A number of armed US air marshals have been grounded after high level security checks revealed they may have lied on their job applications.
The air marshals fly undercover, sometimes at short notice
The Transportation Security Administration said a "small percentage" of the undercover agents - authorized to use deadly force to thwart terrorist incidents - had been placed on administrative leave.
High level security checks on the background of the agents revealed "discrepancies" with what they told the TSA when they were hired.
The news follows the TSA's recent problems completing background checks for some of the 55,000 people employed to screen baggage at airports.
TSA spokesman Brian Turmail told BBC News Online the grounded agents may have lied about taking drugs in the past or failed to declare breaches of the law like under-age drinking.
"Anyone who flies as an air marshal will already have had extensive screening, like criminal records and finger prints checks and a thorough medical screening.
"These discrepancies were picked up during the final stage of background checks when we interview people who know the applicants," Mr Turmail added.
He rejected reports that as many as 100 marshals - of the several thousand believed to be operating - had been fired or put on leave, saying some people had quit their jobs and others had been put on leave pending the outcome of investigations.
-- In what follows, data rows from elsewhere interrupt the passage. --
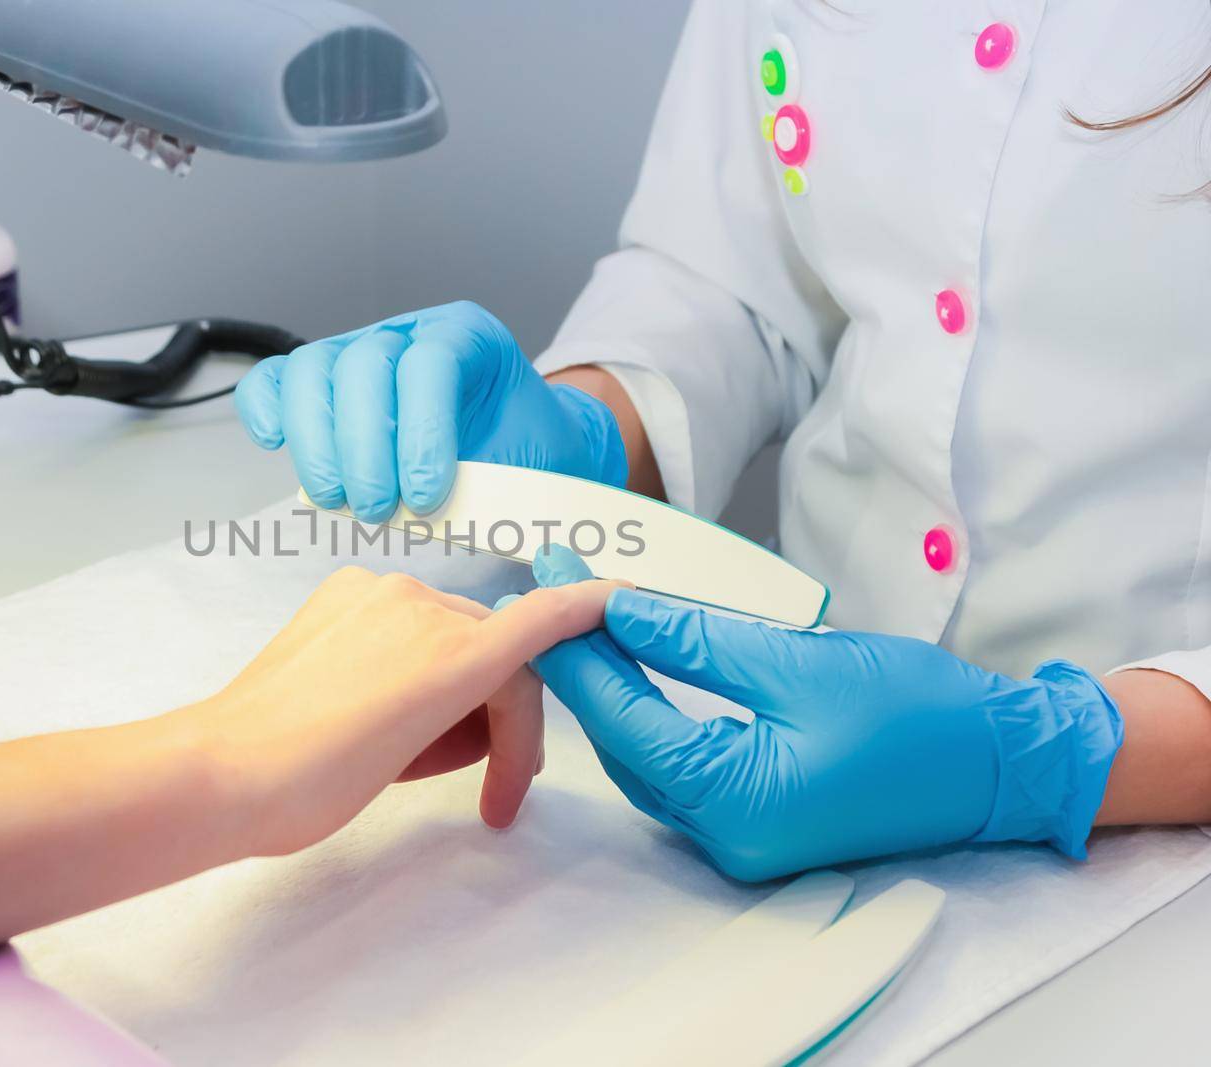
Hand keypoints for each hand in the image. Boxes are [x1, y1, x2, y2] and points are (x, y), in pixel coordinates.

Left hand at [192, 565, 622, 856]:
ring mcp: (379, 592)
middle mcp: (423, 607)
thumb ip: (464, 721)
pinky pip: (404, 619)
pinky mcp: (342, 590)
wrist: (224, 770)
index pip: (542, 620)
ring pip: (451, 633)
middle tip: (496, 788)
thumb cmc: (313, 784)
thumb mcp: (412, 761)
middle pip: (495, 651)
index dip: (586, 608)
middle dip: (503, 716)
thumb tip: (476, 710)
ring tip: (418, 757)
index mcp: (454, 655)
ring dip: (455, 690)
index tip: (619, 599)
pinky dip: (412, 659)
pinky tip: (383, 709)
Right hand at [235, 301, 628, 519]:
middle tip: (374, 511)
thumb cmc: (525, 453)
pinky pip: (277, 379)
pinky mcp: (322, 381)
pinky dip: (266, 408)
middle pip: (363, 365)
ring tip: (336, 500)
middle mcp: (407, 332)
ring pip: (313, 371)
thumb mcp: (535, 461)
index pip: (430, 363)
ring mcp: (358, 350)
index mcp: (468, 336)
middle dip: (362, 448)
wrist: (518, 444)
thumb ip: (500, 483)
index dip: (420, 433)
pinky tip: (275, 445)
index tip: (424, 498)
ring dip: (314, 443)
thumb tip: (449, 520)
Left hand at [524, 548, 1124, 880]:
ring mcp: (740, 836)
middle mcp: (723, 836)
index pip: (621, 717)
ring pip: (645, 755)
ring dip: (616, 689)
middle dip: (586, 664)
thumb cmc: (914, 711)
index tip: (540, 585)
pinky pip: (681, 765)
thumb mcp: (795, 661)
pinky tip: (635, 666)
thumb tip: (617, 611)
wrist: (1003, 761)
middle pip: (624, 740)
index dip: (575, 647)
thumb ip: (695, 641)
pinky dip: (653, 714)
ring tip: (584, 618)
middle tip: (554, 589)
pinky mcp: (756, 820)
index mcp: (732, 803)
Before the 11 September, 2001 terror attacks on New York, there were just 33 sky marshals, flying mainly on international flights.
Now the programme has greatly expanded, although the exact number of marshals is classified.
The programme expanded after the 11 September, 2001 attacks
They fly carefully chosen missions, sometimes on an hour's notice in response to new terrorist threats.
Earlier this month, TSA chief James Loy told Congress the agency fired 1,208 of its 55,000 baggage screeners - almost half for providing false information on applications, and others on revelations of drug or other felony convictions or other crimes.
The air marshal program has been criticised by some who say it suffers from high turnover and low morale.
Disgruntled marshals, legally barred from discussing the program, complained anonymously to members of Congress and reporters, saying hiring standards were lowered because of the haste with which the program expanded, Associated Press reported.